### Task goal
Please transcribe the following records in full, exactly as given.
Data for the task Start Marker
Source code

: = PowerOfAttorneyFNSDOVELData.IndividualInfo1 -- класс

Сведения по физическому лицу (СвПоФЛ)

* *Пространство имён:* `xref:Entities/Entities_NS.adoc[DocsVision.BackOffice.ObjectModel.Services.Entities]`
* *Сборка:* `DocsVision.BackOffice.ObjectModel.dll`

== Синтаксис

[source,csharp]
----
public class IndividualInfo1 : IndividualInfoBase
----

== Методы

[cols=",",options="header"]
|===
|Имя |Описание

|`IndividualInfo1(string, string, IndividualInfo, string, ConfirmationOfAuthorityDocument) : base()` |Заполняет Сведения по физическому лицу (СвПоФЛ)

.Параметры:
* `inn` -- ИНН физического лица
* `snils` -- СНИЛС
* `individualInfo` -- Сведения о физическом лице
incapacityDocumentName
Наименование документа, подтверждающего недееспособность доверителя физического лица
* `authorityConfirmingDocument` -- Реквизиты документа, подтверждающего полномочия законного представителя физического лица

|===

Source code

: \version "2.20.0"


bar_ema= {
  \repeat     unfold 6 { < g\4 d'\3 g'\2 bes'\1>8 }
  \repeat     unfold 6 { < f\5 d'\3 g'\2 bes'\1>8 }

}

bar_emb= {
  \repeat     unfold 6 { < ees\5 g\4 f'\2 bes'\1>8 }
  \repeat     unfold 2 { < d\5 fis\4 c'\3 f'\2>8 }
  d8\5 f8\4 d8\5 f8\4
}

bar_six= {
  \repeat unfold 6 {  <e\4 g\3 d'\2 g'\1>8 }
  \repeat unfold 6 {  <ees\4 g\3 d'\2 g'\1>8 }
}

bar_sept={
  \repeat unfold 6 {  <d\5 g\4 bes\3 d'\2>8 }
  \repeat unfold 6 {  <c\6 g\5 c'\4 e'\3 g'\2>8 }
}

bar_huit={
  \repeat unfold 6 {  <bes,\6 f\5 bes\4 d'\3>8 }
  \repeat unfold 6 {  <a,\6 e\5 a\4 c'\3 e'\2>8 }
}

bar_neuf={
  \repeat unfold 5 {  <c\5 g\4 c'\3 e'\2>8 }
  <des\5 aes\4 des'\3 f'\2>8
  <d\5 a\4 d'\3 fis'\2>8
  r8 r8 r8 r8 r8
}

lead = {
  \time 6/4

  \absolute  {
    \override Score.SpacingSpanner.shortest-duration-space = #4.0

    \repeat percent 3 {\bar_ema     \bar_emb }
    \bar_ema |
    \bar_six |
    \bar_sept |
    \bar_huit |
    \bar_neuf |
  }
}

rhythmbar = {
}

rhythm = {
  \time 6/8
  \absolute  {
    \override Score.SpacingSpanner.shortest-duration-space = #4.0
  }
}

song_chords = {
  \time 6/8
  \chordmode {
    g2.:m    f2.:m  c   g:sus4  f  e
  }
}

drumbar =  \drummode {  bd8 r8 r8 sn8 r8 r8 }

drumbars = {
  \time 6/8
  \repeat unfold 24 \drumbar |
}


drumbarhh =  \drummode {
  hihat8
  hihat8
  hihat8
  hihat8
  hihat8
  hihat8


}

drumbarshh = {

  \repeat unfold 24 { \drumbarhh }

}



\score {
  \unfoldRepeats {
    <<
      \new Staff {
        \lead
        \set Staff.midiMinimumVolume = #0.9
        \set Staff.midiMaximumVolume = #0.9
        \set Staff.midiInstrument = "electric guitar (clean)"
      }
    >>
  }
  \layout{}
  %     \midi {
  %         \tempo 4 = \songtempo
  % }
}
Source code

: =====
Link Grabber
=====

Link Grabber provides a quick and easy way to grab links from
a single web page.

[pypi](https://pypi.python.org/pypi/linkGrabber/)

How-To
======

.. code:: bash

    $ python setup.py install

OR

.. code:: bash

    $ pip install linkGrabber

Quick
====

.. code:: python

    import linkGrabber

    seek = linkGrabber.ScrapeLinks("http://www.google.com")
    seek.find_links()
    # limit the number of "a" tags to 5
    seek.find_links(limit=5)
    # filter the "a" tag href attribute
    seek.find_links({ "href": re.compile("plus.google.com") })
Data for the task End Marker
### Finished exercise
Source code

: = PowerOfAttorneyFNSDOVELData.IndividualInfo1 -- класс

Сведения по физическому лицу (СвПоФЛ)

* *Пространство имён:* `xref:Entities/Entities_NS.adoc[DocsVision.BackOffice.ObjectModel.Services.Entities]`
* *Сборка:* `DocsVision.BackOffice.ObjectModel.dll`

== Синтаксис

[source,csharp]
----
public class IndividualInfo1 : IndividualInfoBase
----

== Методы

[cols=",",options="header"]
|===
|Имя |Описание

|`IndividualInfo1(string, string, IndividualInfo, string, ConfirmationOfAuthorityDocument) : base()` |Заполняет Сведения по физическому лицу (СвПоФЛ)

.Параметры:
* `inn` -- ИНН физического лица
* `snils` -- СНИЛС
* `individualInfo` -- Сведения о физическом лице
incapacityDocumentName
Наименование документа, подтверждающего недееспособность доверителя физического лица
* `authorityConfirmingDocument` -- Реквизиты документа, подтверждающего полномочия законного представителя физического лица

|===

Source code

: \version "2.20.0"


bar_ema= {
  \repeat     unfold 6 { < g\4 d'\3 g'\2 bes'\1>8 }
  \repeat     unfold 6 { < f\5 d'\3 g'\2 bes'\1>8 }

}

bar_emb= {
  \repeat     unfold 6 { < ees\5 g\4 f'\2 bes'\1>8 }
  \repeat     unfold 2 { < d\5 fis\4 c'\3 f'\2>8 }
  d8\5 f8\4 d8\5 f8\4
}

bar_six= {
  \repeat unfold 6 {  <e\4 g\3 d'\2 g'\1>8 }
  \repeat unfold 6 {  <ees\4 g\3 d'\2 g'\1>8 }
}

bar_sept={
  \repeat unfold 6 {  <d\5 g\4 bes\3 d'\2>8 }
  \repeat unfold 6 {  <c\6 g\5 c'\4 e'\3 g'\2>8 }
}

bar_huit={
  \repeat unfold 6 {  <bes,\6 f\5 bes\4 d'\3>8 }
  \repeat unfold 6 {  <a,\6 e\5 a\4 c'\3 e'\2>8 }
}

bar_neuf={
  \repeat unfold 5 {  <c\5 g\4 c'\3 e'\2>8 }
  <des\5 aes\4 des'\3 f'\2>8
  <d\5 a\4 d'\3 fis'\2>8
  r8 r8 r8 r8 r8
}

lead = {
  \time 6/4

  \absolute  {
    \override Score.SpacingSpanner.shortest-duration-space = #4.0

    \repeat percent 3 {\bar_ema     \bar_emb }
    \bar_ema |
    \bar_six |
    \bar_sept |
    \bar_huit |
    \bar_neuf |
  }
}

rhythmbar = {
}

rhythm = {
  \time 6/8
  \absolute  {
    \override Score.SpacingSpanner.shortest-duration-space = #4.0
  }
}

song_chords = {
  \time 6/8
  \chordmode {
    g2.:m    f2.:m  c   g:sus4  f  e
  }
}

drumbar =  \drummode {  bd8 r8 r8 sn8 r8 r8 }

drumbars = {
  \time 6/8
  \repeat unfold 24 \drumbar |
}


drumbarhh =  \drummode {
  hihat8
  hihat8
  hihat8
  hihat8
  hihat8
  hihat8


}

drumbarshh = {

  \repeat unfold 24 { \drumbarhh }

}



\score {
  \unfoldRepeats {
    <<
      \new Staff {
        \lead
        \set Staff.midiMinimumVolume = #0.9
        \set Staff.midiMaximumVolume = #0.9
        \set Staff.midiInstrument = "electric guitar (clean)"
      }
    >>
  }
  \layout{}
  %     \midi {
  %         \tempo 4 = \songtempo
  % }
}
Source code

: =====
Link Grabber
=====

Link Grabber provides a quick and easy way to grab links from
a single web page.

[pypi](https://pypi.python.org/pypi/linkGrabber/)

How-To
======

.. code:: bash

    $ python setup.py install

OR

.. code:: bash

    $ pip install linkGrabber

Quick
====

.. code:: python

    import linkGrabber

    seek = linkGrabber.ScrapeLinks("http://www.google.com")
    seek.find_links()
    # limit the number of "a" tags to 5
    seek.find_links(limit=5)
    # filter the "a" tag href attribute
    seek.find_links({ "href": re.compile("plus.google.com") })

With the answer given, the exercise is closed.